Written request:
Turn the records below into a Markdown table with two columns, Row and Text. Number each line in order and skip any blank lines.

** BEGIN Material for this task **

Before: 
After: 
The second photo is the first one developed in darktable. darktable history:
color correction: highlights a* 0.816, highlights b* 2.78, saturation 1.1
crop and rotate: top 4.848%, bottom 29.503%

** END Material for this task **

Solution to the exercise:
| Row | Text |
|---|---|
| 1 | Before:  |
| 2 | After:  |
| 3 | The second photo is the first one developed in darktable. darktable history: |
| 4 | color correction: highlights a* 0.816, highlights b* 2.78, saturation 1.1 |
| 5 | crop and rotate: top 4.848%, bottom 29.503% |